Estas lesões podem crescer e coalescer, provocando a morte das folhas, que caem deixando o talo nu. Depois disto, é possível ocorrer a produção de bulbos pequenos, que podem apodrecer rapidamente, durante o armazenamento. A partir dos acérvulos, em condições de alta umidade, são liberadas massas gelatinosas de coloração rosada ou alaranjada, que contêm os esporos do fungo. O fungo sobrevive no solo, em restos de culturas e nas sementes.
Controle
Líder da pesquisa com capim-limão da Embrapa hortaliças, Warley Nascimento explica que, geralmente, para controlar o fungo do mal-de-sete-voltas, aplica-se nas sementes de cebola, antes de executar a semeadura direta no campo, um tratamento convencional à base de fungicidas de amplo espectro de ação. Mas com o objetivo de buscar métodos alternativos para o sistema produtivo orgânico, cientistas da estatal testaram, além do capim-limão, variados óleos essenciais de outras quatro espécies (citronela, manjericão, sálvia e tomilho).
“Os tratamentos alternativos com os óleos essenciais dispensam a utilização de fungicidas e propiciam melhor qualidade de vida para os produtores rurais”, garante Nascimento, alertando que este método é indicado para a agricultura familiar. “Mas também pode ser utilizado no sistema convencional, para minimizar a dependência de insumos químicos”, acrescenta.
Para elaborar a pesquisa da Embrapa hortaliças, foram avaliadas diferentes concentrações dos óleos essenciais diluídos em água, como forma de identificar o melhor deles e a dose perfeita para que o fungo fosse eliminado, sem causar prejuízos à germinação da semente de cebola.

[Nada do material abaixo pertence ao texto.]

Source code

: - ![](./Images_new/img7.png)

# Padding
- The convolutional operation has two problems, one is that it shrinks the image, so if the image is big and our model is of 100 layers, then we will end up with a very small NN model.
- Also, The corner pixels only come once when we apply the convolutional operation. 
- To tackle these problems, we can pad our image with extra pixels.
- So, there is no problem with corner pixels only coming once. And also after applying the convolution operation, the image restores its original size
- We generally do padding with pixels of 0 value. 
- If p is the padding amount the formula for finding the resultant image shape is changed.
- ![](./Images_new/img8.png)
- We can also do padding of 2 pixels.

Levando em conta que o padrão para a comercialização de sementes de cebola, em território nacional, estabelece um percentual mínimo de 80% de germinação, todos os óleos analisados ficaram acima deste valor, assegura o líder da pesquisa.

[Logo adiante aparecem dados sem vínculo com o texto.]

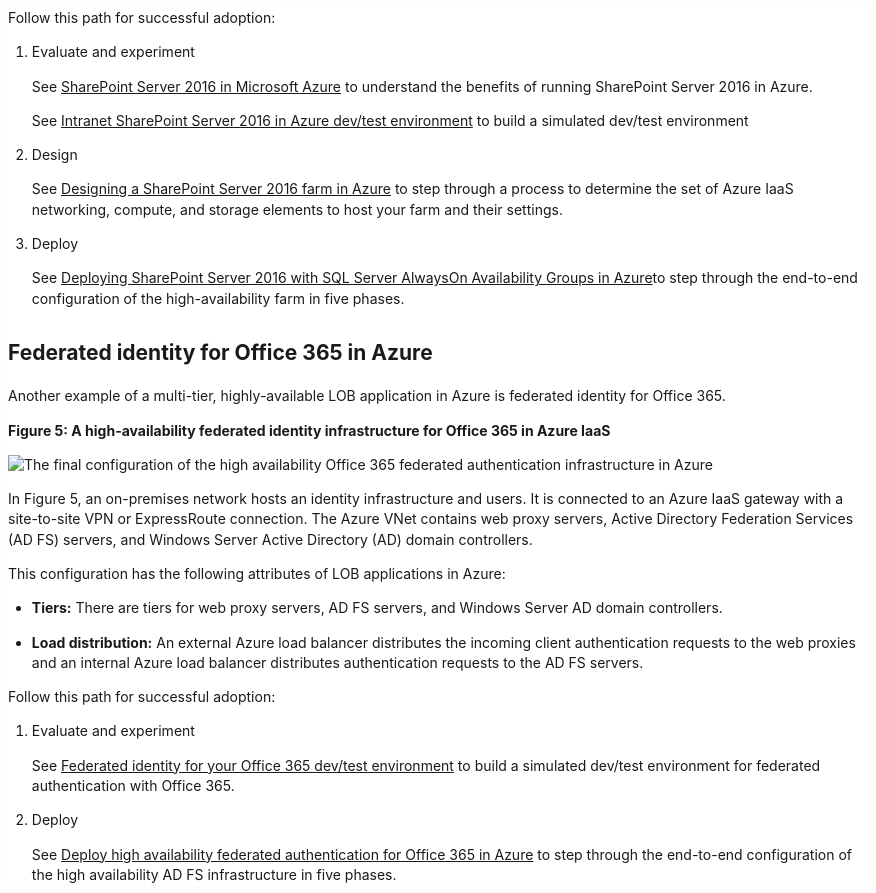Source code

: Follow this path for successful adoption:
  
1. Evaluate and experiment
    
    See [SharePoint Server 2016 in Microsoft Azure](https://technet.microsoft.com/library/mt779107%28v=office.16%29.aspx) to understand the benefits of running SharePoint Server 2016 in Azure.
    
    See [Intranet SharePoint Server 2016 in Azure dev/test environment](https://technet.microsoft.com/library/mt806351%28v=office.16%29.aspx) to build a simulated dev/test environment
    
2. Design
    
    See [Designing a SharePoint Server 2016 farm in Azure](https://technet.microsoft.com/library/mt779108%28v=office.16%29.aspx) to step through a process to determine the set of Azure IaaS networking, compute, and storage elements to host your farm and their settings.
    
3. Deploy
    
    See [Deploying SharePoint Server 2016 with SQL Server AlwaysOn Availability Groups in Azure](https://technet.microsoft.com/library/mt793552%28v=office.16%29.aspx)to step through the end-to-end configuration of the high-availability farm in five phases.
    
## Federated identity for Office 365 in Azure

Another example of a multi-tier, highly-available LOB application in Azure is federated identity for Office 365.
  
**Figure 5: A high-availability federated identity infrastructure for Office 365 in Azure IaaS**

![The final configuration of the high availability Office 365 federated authentication infrastructure in Azure](images/c5da470a-f2aa-489a-a050-df09b4d641df.png)
  
In Figure 5, an on-premises network hosts an identity infrastructure and users. It is connected to an Azure IaaS gateway with a site-to-site VPN or ExpressRoute connection. The Azure VNet contains web proxy servers, Active Directory Federation Services (AD FS) servers, and Windows Server Active Directory (AD) domain controllers.
  
This configuration has the following attributes of LOB applications in Azure:
  
- **Tiers:** There are tiers for web proxy servers, AD FS servers, and Windows Server AD domain controllers.
    
- **Load distribution:** An external Azure load balancer distributes the incoming client authentication requests to the web proxies and an internal Azure load balancer distributes authentication requests to the AD FS servers.
    
Follow this path for successful adoption:
  
1. Evaluate and experiment
    
    See [Federated identity for your Office 365 dev/test environment](federated-identity-for-your-office-365-dev-test-environment.md) to build a simulated dev/test environment for federated authentication with Office 365.
    
2. Deploy
    
    See [Deploy high availability federated authentication for Office 365 in Azure](deploy-high-availability-federated-authentication-for-office-365-in-azure.md) to step through the end-to-end configuration of the high availability AD FS infrastructure in five phases.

“A semente embebida em óleo de capim-limão foi a única que apresentou taxa de germinação superior à obtida pela semente não tratada, alcançando 97% de germinação”, destaca Nascimento.
Efeito dos óleos essenciais
De acordo com a Embrapa hortaliças, o tratamento de sementes é necessário para desinfetá-las e protegêlas de microrganismos prejudiciais, que estão presentes no solo. O papel do óleo essencial atende ao primeiro objetivo, considerando que elimina o fungo que está fixado à superfície da semente.

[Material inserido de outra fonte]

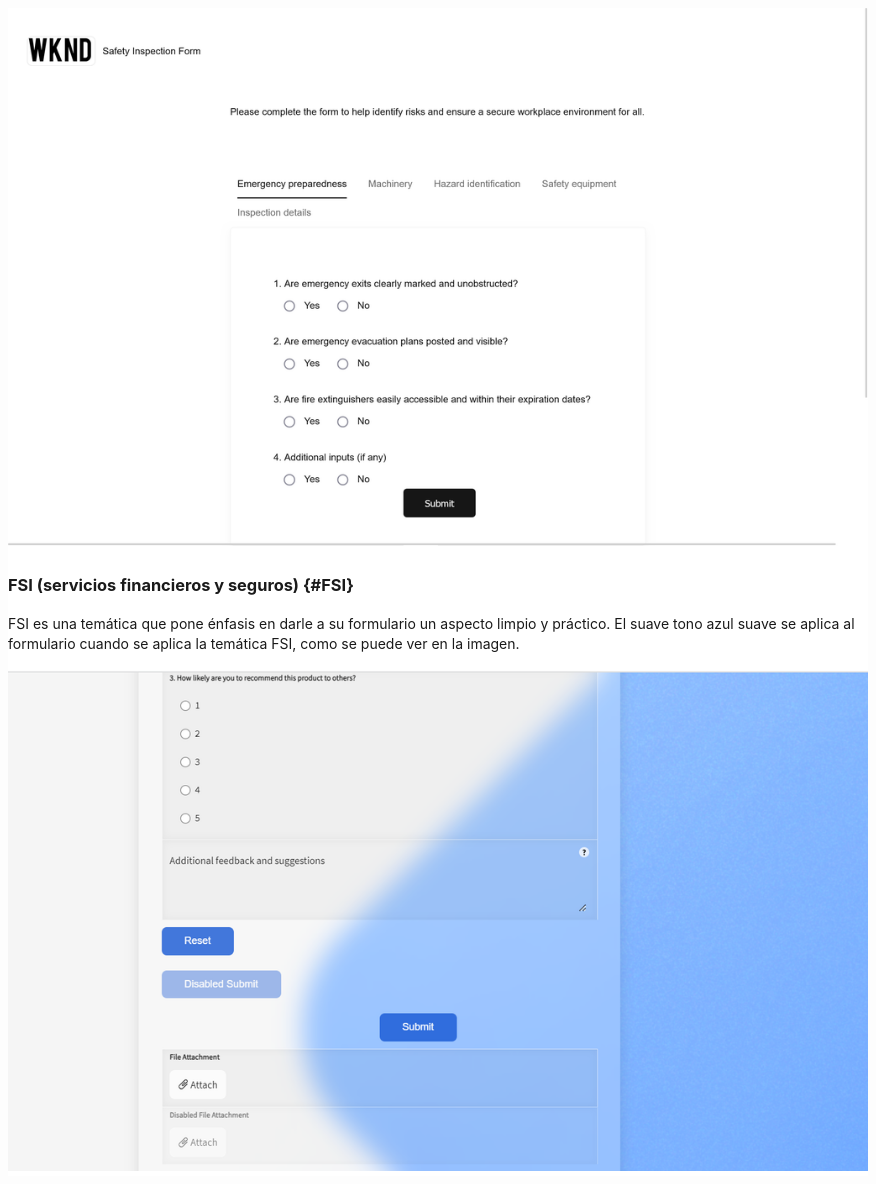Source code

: ![Temática Caballete](/help/adaptive-forms/assets/Safety-Inspection-Theme-Easel.png)

### FSI (servicios financieros y seguros) {#FSI}

FSI es una temática que pone énfasis en darle a su formulario un aspecto limpio y práctico. El suave tono azul suave se aplica al formulario cuando se aplica la temática FSI, como se puede ver en la imagen.

![Temática FSI](/help/adaptive-forms/assets/fsi-theme-new1.png)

“Os óleos essenciais não apresentam efeito residual, a ponto de blindar a semente no solo, mas têm muito mérito ao garantir uma semente sadia e livre de contaminantes”, afirma o pesquisador Ricardo Pereira, da área de Fitopatologia da mesma unidade da estatal.
Ainda segundo a Embrapa hortaliças, os óleos essenciais trazem compostos químicos que exercem efeito tóxico no fungo. Seus tipos e quantidades são variáveis em cada óleo e, por isto, apresentam resultados diferentes no tratamento das sementes.
“Não necessariamente a ação desinfetante do óleo de capim-limão se dá pela presença de uma substância majoritária, mas pela combinação dos compostos químicos”, destaca a agroindustrial Maria isabel lozada, também envolvida com o estudo.
Na próxima fase da pesquisa, financiada pelo Conselho Nacional de desenvolvimento Científico e Tecnológico (CNPq), a equipe da Embrapa hortaliças pretende analisar o efeito dos óleos essenciais em sementes de outras dez espécies de hortaliças, dentre elas alface e cenoura, tanto para tratamento contra fungos quanto para bactérias.